* [Problem details]
Rewrite the data from its first line through the line that has "21: (192, 128)", putting "upper-left" in place of "top-left" and leaving everything else as it is.

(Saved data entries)
++++++++++++++++++++
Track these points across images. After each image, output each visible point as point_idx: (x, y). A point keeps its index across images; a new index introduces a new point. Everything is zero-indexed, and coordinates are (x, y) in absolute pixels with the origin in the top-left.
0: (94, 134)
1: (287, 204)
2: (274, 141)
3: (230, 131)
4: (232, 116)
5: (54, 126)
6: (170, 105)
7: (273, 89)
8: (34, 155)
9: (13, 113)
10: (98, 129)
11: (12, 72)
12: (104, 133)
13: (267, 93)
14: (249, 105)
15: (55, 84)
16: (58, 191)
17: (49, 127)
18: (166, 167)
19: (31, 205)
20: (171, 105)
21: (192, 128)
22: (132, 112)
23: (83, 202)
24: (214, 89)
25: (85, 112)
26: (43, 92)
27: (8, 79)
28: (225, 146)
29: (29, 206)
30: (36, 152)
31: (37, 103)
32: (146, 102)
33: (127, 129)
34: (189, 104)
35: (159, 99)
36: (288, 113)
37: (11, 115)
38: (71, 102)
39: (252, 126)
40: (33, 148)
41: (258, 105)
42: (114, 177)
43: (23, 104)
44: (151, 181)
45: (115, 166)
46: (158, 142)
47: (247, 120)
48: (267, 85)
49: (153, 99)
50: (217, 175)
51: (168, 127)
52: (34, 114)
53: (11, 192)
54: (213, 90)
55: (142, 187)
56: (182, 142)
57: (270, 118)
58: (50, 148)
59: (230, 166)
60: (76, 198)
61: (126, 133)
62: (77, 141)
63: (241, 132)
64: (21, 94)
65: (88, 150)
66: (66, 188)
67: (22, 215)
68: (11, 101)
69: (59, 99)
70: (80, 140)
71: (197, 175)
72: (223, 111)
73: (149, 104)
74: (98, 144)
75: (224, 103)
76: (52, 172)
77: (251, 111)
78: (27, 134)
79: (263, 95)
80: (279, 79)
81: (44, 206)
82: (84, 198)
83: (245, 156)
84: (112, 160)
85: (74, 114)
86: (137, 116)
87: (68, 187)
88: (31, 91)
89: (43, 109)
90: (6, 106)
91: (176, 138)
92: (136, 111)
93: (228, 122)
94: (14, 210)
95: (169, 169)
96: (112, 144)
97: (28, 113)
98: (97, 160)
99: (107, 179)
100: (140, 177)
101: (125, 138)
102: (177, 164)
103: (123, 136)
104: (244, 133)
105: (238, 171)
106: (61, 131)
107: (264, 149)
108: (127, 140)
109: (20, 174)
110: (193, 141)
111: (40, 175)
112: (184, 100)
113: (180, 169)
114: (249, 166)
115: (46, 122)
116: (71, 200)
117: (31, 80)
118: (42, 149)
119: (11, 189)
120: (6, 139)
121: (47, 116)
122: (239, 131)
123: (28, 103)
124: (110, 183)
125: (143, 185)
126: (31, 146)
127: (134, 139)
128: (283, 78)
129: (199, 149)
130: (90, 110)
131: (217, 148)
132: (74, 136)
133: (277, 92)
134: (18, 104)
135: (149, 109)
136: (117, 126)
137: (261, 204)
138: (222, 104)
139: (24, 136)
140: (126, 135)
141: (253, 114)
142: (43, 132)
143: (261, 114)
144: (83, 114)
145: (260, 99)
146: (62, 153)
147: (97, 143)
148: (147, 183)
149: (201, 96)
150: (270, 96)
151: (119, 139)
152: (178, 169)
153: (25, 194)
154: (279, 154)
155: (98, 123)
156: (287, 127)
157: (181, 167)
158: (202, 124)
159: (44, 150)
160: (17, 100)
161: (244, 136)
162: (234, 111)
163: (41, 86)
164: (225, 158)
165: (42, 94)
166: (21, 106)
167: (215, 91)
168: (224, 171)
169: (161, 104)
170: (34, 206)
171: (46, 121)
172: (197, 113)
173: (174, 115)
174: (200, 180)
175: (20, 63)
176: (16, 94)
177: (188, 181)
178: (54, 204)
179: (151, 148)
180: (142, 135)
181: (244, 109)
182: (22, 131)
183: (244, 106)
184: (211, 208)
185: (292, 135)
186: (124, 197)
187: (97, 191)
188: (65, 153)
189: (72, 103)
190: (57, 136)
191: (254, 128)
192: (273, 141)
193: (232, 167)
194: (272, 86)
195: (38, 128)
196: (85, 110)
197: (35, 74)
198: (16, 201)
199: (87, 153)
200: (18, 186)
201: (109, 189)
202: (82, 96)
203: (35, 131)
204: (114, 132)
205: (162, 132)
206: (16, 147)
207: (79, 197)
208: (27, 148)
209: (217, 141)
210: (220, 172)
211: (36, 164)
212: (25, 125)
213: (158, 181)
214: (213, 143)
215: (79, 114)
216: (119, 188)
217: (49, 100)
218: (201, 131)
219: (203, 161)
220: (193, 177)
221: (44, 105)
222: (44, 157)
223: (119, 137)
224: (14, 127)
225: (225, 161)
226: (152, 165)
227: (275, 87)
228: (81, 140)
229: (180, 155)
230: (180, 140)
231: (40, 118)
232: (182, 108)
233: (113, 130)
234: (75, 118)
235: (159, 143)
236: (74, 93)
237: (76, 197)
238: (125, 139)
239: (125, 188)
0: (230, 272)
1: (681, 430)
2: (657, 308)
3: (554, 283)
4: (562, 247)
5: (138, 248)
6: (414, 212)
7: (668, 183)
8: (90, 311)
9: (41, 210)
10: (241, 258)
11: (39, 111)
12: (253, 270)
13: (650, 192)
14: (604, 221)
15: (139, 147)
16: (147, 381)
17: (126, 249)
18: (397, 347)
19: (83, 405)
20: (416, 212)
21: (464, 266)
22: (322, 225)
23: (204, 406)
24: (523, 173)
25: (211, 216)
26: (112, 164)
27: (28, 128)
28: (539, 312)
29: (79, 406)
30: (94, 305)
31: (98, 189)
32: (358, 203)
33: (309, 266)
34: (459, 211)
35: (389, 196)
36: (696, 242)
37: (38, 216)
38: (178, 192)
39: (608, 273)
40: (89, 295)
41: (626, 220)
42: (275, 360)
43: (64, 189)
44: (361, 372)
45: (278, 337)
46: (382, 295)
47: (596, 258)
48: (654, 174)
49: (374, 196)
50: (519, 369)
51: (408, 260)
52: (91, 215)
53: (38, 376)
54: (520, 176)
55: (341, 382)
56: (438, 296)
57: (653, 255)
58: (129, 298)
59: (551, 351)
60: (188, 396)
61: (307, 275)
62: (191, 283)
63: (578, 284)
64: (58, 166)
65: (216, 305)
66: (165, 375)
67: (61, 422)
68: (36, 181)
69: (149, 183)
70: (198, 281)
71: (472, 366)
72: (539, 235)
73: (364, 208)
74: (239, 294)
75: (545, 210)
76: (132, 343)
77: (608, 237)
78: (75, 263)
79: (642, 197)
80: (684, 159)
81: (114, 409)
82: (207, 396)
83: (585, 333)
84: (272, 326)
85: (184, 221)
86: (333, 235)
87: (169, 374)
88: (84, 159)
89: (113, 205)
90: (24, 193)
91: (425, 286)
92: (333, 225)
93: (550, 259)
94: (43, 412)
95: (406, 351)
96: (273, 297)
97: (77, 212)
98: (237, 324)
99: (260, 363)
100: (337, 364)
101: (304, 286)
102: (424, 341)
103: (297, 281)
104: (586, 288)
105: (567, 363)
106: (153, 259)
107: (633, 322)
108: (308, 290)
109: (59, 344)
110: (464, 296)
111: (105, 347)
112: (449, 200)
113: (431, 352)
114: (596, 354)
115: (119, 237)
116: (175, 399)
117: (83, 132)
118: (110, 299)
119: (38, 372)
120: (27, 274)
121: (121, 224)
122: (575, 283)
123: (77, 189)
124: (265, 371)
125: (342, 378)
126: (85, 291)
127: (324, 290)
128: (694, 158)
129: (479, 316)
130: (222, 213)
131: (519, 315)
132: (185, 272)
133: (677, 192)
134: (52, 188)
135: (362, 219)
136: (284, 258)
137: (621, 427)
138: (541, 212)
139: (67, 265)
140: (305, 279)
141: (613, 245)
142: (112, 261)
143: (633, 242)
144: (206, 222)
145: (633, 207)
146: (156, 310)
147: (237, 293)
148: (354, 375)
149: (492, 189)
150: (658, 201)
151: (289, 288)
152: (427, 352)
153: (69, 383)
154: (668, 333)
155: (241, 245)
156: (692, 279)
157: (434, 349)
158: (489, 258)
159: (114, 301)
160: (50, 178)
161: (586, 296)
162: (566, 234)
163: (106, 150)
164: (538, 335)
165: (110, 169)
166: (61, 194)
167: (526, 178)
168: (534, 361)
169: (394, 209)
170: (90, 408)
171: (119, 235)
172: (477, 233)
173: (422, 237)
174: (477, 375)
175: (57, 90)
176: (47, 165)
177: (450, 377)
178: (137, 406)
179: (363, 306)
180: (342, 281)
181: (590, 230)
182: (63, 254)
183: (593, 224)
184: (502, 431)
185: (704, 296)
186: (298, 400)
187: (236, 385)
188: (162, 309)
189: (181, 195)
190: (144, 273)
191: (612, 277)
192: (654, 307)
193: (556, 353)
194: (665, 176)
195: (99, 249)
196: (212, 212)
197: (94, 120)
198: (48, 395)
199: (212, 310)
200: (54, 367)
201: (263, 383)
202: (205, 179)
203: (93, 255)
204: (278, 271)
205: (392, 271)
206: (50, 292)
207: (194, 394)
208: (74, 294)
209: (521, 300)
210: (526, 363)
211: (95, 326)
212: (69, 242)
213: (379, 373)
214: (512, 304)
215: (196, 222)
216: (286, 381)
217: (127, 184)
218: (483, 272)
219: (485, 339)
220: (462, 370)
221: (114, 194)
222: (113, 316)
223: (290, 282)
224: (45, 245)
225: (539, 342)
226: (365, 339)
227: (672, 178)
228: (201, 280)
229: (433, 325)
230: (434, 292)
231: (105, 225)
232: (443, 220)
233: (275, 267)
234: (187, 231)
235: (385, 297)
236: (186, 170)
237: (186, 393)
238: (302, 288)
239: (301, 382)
++++++++++++++++++++
* [Completed task]
Track these points across images. After each image, output each visible point as point_idx: (x, y). A point keeps its index across images; a new index introduces a new point. Everything is zero-indexed, and coordinates are (x, y) in absolute pixels with the origin in the upper-left.
0: (94, 134)
1: (287, 204)
2: (274, 141)
3: (230, 131)
4: (232, 116)
5: (54, 126)
6: (170, 105)
7: (273, 89)
8: (34, 155)
9: (13, 113)
10: (98, 129)
11: (12, 72)
12: (104, 133)
13: (267, 93)
14: (249, 105)
15: (55, 84)
16: (58, 191)
17: (49, 127)
18: (166, 167)
19: (31, 205)
20: (171, 105)
21: (192, 128)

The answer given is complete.